'''

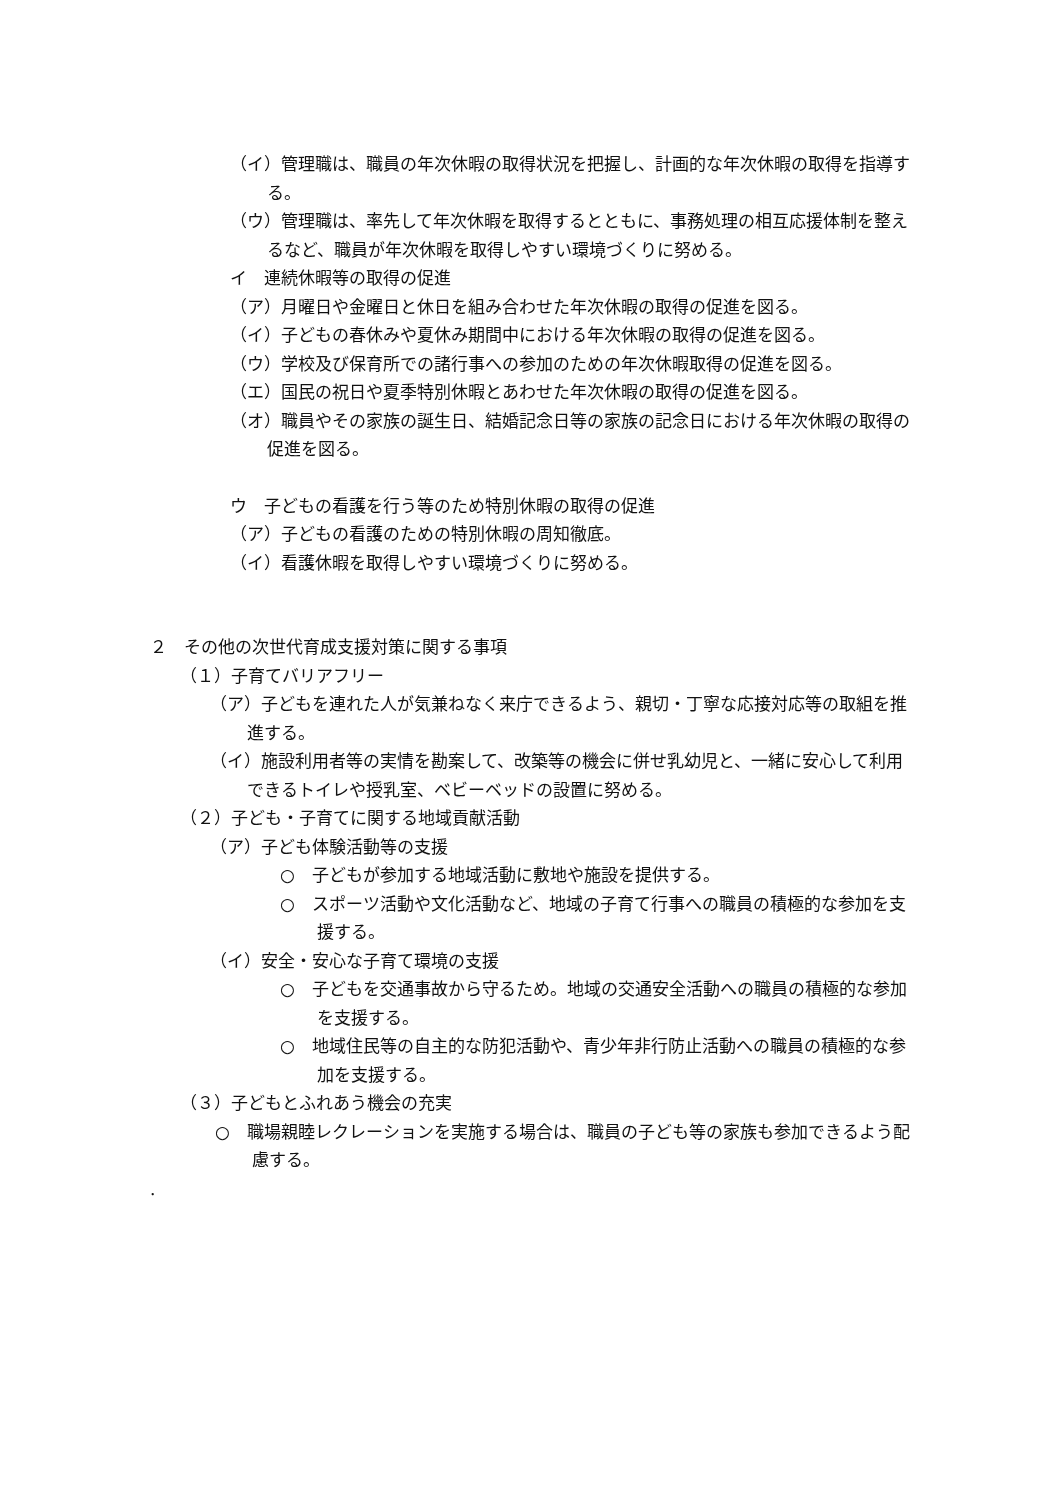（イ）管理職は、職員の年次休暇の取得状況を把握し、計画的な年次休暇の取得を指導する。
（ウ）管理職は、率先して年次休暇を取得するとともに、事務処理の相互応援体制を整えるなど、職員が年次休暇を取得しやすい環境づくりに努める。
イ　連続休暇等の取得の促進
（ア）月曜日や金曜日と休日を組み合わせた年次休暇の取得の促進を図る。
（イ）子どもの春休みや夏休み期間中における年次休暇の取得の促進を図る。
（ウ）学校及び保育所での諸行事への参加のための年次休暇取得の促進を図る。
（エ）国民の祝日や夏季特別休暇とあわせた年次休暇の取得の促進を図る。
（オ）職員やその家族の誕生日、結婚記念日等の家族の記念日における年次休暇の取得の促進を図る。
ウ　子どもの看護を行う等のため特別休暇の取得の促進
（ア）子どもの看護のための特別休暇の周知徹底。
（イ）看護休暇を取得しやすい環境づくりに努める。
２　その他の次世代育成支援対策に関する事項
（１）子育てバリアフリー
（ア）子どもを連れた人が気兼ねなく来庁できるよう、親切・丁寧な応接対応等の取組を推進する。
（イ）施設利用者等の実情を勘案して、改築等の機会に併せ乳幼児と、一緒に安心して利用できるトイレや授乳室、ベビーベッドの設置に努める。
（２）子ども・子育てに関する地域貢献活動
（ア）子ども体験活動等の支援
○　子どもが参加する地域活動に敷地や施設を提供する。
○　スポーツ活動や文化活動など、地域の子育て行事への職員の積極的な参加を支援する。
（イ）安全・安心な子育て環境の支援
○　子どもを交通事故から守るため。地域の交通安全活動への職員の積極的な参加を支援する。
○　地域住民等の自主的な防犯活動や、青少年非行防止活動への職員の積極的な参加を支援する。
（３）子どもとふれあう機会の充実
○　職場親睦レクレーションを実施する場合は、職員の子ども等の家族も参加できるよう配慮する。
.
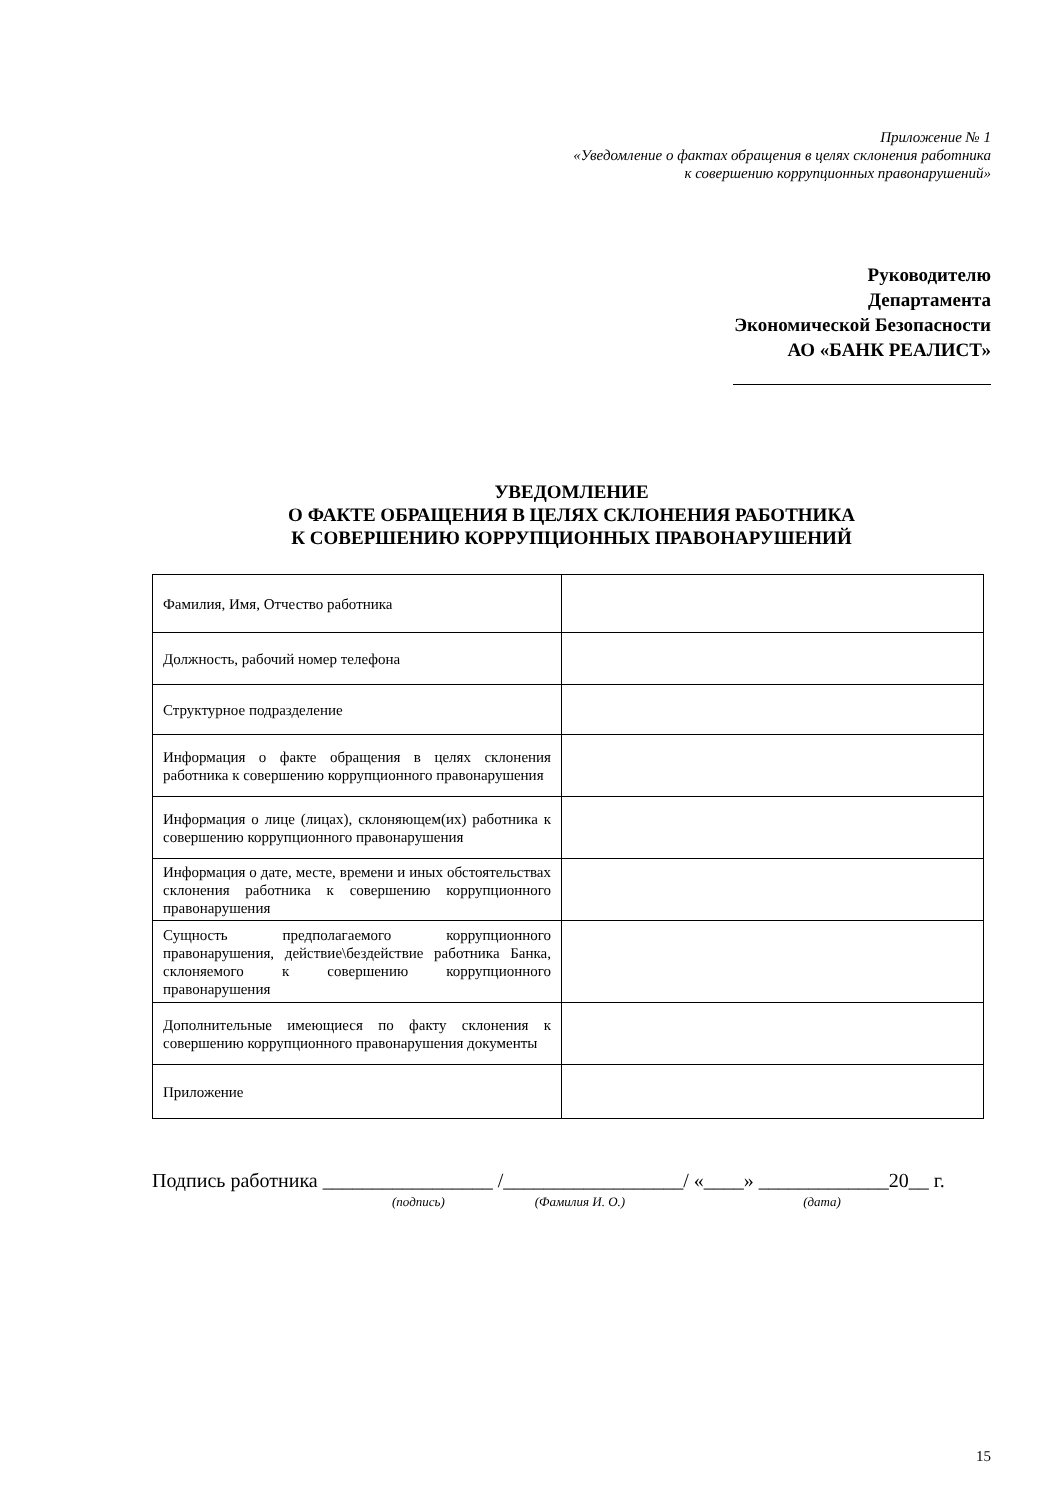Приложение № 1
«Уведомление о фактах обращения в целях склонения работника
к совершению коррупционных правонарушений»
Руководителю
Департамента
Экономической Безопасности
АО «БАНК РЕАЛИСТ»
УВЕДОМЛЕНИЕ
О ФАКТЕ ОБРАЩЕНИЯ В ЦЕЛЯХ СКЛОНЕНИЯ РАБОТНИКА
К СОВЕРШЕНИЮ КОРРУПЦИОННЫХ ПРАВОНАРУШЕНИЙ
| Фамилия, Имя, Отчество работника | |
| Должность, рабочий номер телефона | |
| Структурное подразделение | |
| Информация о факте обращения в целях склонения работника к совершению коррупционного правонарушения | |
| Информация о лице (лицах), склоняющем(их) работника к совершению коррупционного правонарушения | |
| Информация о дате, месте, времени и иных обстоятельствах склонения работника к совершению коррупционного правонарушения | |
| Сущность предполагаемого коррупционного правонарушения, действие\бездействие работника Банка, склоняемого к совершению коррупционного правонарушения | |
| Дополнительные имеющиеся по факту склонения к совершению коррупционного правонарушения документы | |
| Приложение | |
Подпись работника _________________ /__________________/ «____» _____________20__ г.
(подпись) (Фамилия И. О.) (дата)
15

'''
'''

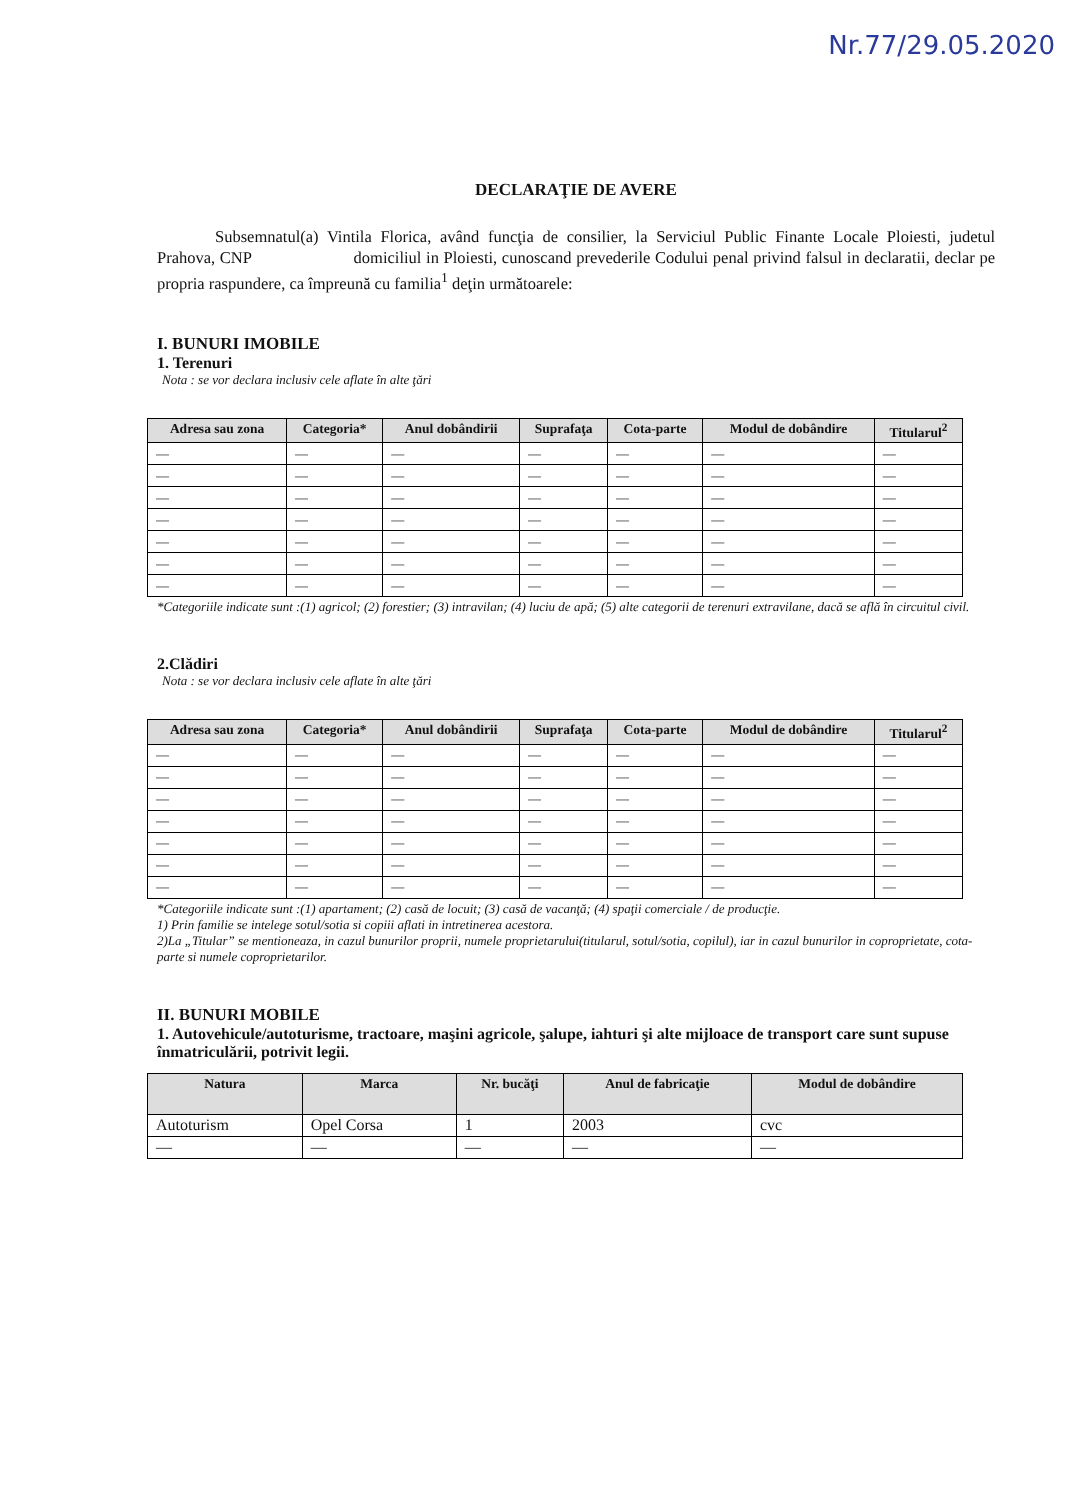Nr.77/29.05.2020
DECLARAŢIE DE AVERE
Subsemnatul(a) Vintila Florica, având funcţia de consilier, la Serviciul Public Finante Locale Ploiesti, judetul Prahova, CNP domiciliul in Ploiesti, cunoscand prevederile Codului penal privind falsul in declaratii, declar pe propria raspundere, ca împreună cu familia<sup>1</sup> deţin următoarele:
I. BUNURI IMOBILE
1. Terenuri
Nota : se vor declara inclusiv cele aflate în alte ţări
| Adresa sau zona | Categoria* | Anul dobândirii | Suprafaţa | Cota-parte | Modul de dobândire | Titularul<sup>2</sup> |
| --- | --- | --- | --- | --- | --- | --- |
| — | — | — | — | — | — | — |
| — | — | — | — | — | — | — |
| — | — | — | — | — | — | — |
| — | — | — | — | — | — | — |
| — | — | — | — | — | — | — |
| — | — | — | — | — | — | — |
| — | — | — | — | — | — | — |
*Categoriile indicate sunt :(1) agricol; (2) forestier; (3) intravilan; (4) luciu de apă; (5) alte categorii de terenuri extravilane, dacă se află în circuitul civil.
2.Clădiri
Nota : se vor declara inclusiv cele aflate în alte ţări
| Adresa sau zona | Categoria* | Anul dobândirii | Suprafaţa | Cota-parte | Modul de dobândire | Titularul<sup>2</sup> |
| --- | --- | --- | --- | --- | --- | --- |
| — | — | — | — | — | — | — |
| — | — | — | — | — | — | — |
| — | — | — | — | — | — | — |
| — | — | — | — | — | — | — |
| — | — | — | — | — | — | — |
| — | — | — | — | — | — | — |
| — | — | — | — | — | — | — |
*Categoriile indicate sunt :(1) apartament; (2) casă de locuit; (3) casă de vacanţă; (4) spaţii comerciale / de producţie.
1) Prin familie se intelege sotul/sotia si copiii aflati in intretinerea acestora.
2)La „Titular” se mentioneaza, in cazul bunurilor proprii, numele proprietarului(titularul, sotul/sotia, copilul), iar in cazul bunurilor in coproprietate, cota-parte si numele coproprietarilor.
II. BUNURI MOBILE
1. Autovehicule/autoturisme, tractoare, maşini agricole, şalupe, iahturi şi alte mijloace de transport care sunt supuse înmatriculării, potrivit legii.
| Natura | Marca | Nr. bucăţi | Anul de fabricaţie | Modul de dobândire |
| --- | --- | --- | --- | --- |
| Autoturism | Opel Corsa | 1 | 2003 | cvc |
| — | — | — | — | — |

'''
'''

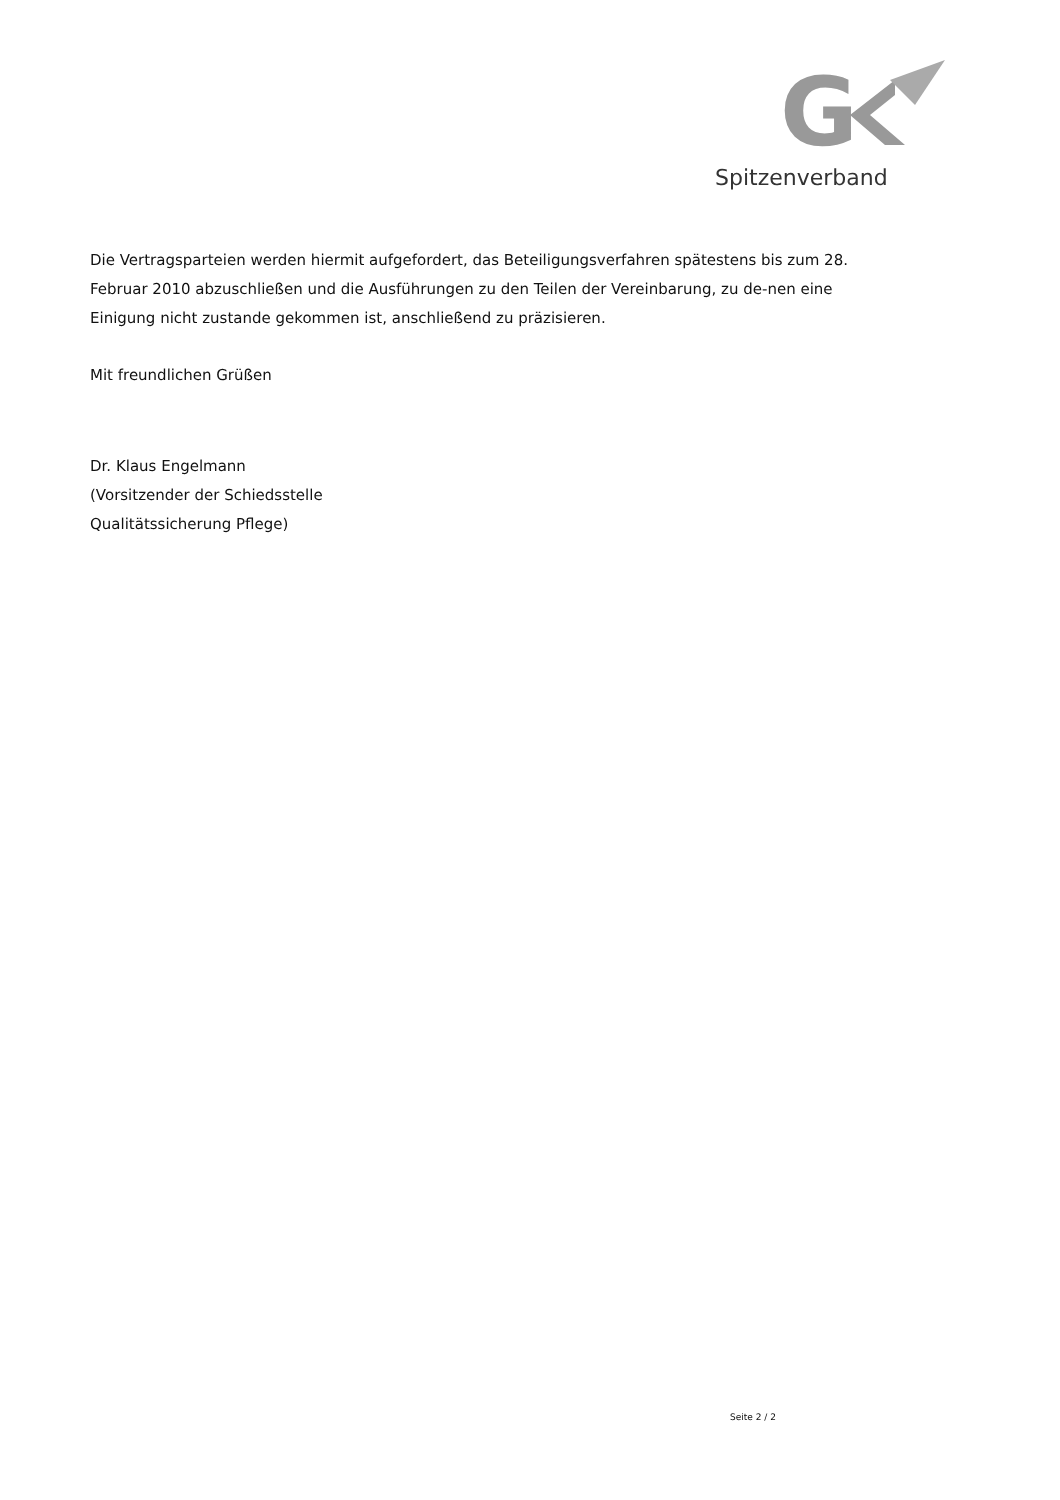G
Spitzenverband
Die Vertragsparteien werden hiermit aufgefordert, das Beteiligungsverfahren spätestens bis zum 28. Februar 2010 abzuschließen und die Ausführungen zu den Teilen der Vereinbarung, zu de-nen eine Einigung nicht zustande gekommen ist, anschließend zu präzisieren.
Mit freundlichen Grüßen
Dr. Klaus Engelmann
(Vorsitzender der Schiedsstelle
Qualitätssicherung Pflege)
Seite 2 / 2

'''

__What you should do__.
Within the entries above, find the string "Информация" and return each line that holds it.

__Answer area__.
| Информация о факте обращения в целях склонения работника к совершению коррупционного правонарушения | |
| Информация о лице (лицах), склоняющем(их) работника к совершению коррупционного правонарушения | |
| Информация о дате, месте, времени и иных обстоятельствах склонения работника к совершению коррупционного правонарушения | |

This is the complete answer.